レテーヌにところどころある裂け目 ラテーヌの大地の亀裂

 ところどころ見える白いのは、たんぽぽの親せきと思われる植物の綿毛であり、とけ残った雪のように谷間を彩っている。多い場所になると林と呼びたいほど密集しているが、一つ一つの背丈は私とさして変わらぬほどある。これが風に乗って散り、新しい綿毛を生やすさまは、まぎれもないラテーヌの風物詩の一つといえるだろう。


 本道に戻ったら、見たことのあるガルカ氏が敵を狩っていた。いぜん夏祭りのさい、私の手記を見ていると言ってくれた御仁である。お互いに会釈をしたり手を振ったり、激励の声をかけあったりする。こういうのは下手をするとえんえんと続き、切りにするのが難しい。雨がまた落ちてきたのと同時に私はその場を去り、虹がかかったときのことを考え、どこが一番眺望が良いだろうかと地図を広げながら走る。早めに顔を上げてよかった。というのは、先日見たばかりのバタリング・ラムが、眼前に迫っていたからだ。土砂降りのなか大羊が右往左往する。知らぬこととはいえ、この間よりも至近距離に近づいたことに気づき、雨粒の冷たさもあってぞっと寒気を覚えたのだった。


 雨が止んだ。空がたちまち明るくなる。そのときホラの岩のすきまから、五色の橋のたもとが部分的に覗けた。

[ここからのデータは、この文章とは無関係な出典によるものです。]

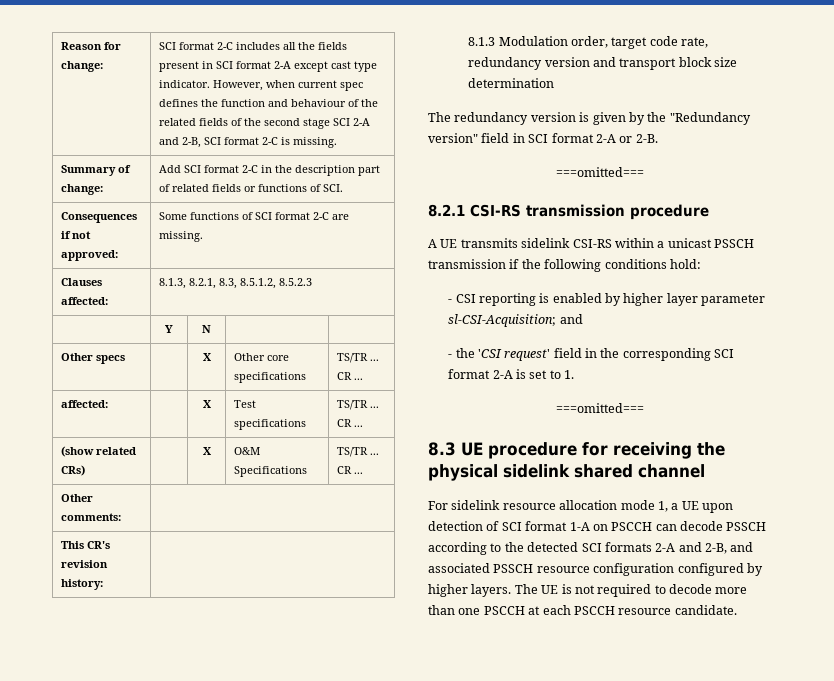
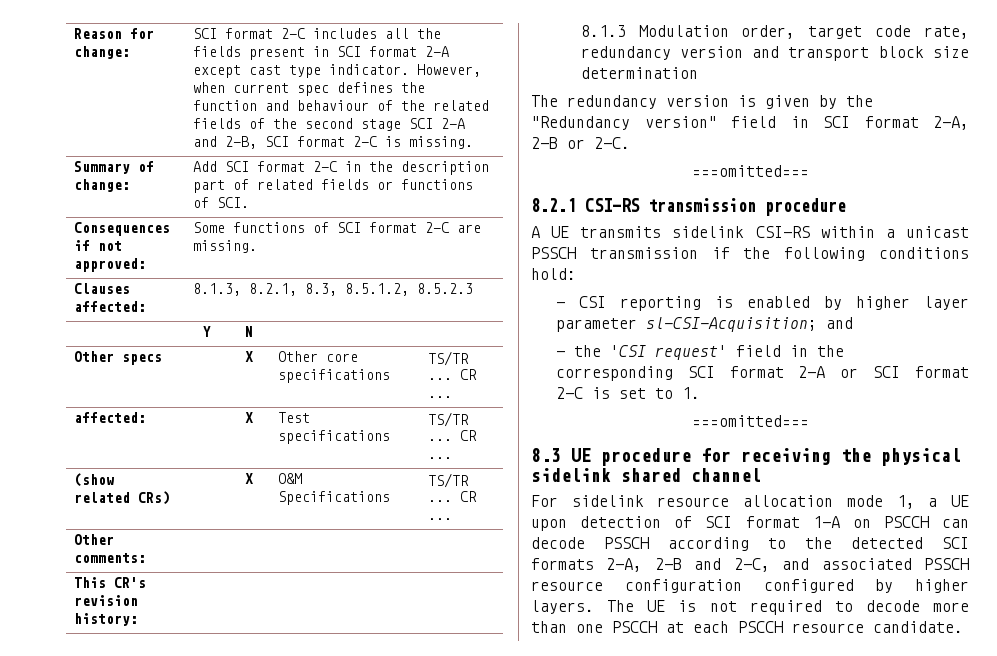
[595,134,658,143] 2-A or 2-B. -> [933,116,969,130] [531,137,630,149] 2-A, 2-B or 2-C.
(513, 374) none -> [840,366,970,378] [555,387,583,399] or SCI format 2-C
[655,542,727,554] 2-A and 2-B, -> [606,558,770,572] 2-A, 2-B and 2-C,

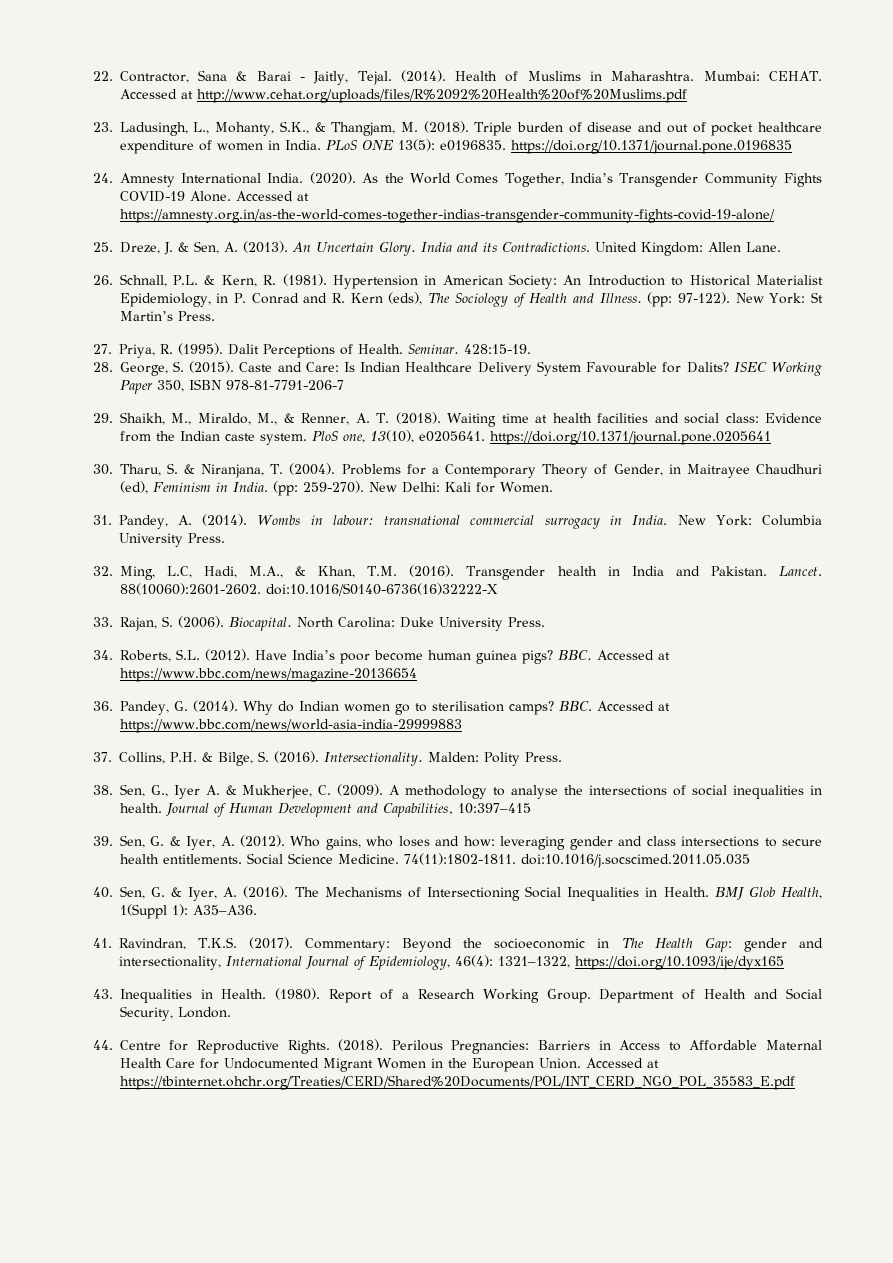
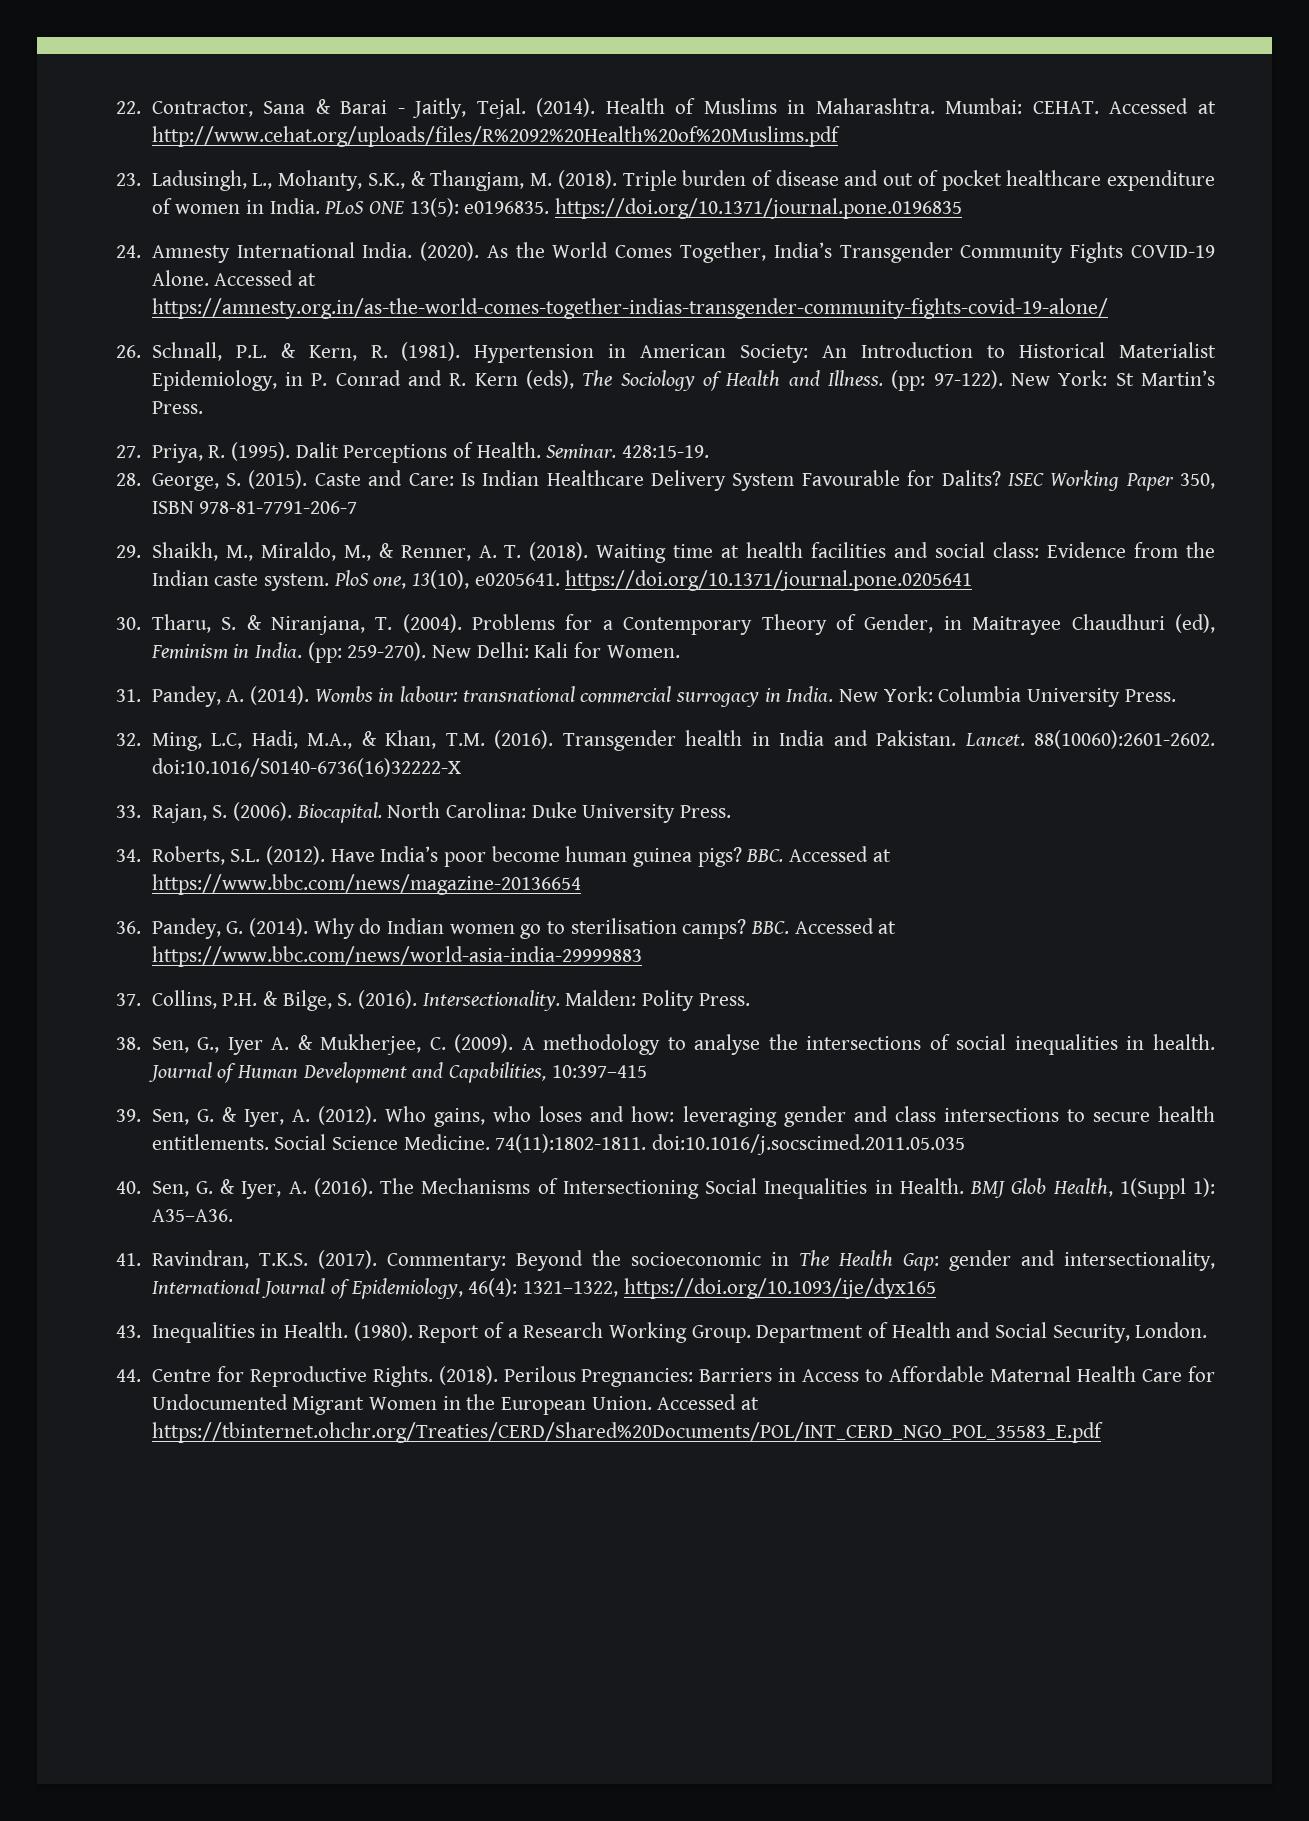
[92,241,781,256] // 25. Dreze, J. & Sen, A. (2013). An Uncertain Glory. India and its Contradictions. United Kingdom: Allen Lane. -> (1108, 308) none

 私は北へ向かって駆けた。地図ではとにかくそちら側に開けた場所がある。ここからではこの不思議なモニュメントが邪魔をしてよく見えない。時間をかけ過ぎたら虹なんぞははかなく消えてしまう。はたして東の空を見上げると、夕闇が迫ったせいもあってか、既にそこにあったものは何の跡形もなかった。こういう時こそ自分の鈍足が恨めしい。

 どうしても虹を見たい一心で、そこに留まり続けた。幸いにしてモンスターが周辺から襲ってくるような場所ではない。そのかわり根気を保つのが難しかった。夜がふけ、うしみつ刻が過ぎ、周囲がしらじらと明ける頃には、誰が見ているわけでもないのにもはや意地になっていた。「昼間に雨が降り、からりと晴れる」という条件のもと、現れるか現れないかまるでわからないものを、ただ待ち続ける。私自身は昼に必ず一度は晴れると決めてかかっていたが、翌日はずっと雨に濡れ続けたように記憶している。やはり私は『ラテーヌの雨ガルカ』なのである。

 苦労はいつか報われるものだ。2日目、とうとう私は東の空に鮮やかな虹のアーチを目撃した。


ラテーヌ虹 ラテーヌの虹の橋

 感激というよりも、疲れが先に立って、やっと帰れるという印象が強かった。それでもこの場所で粘り続けたかいのある美しさであった。


 私は単身南下し、バルクルム砂丘に出た。誰にいとまも告げず、そのままセルビナで船に飛び乗った。さらばエルヴァーンの王国よ、と口の中でつぶやく。私は私を待つ場所へ帰るとしよう。一皮むけたあかつきには、堂々と胸を張ってその門を潜り、今度こそ歴史の面影をぞんぶんに味わうことにしよう。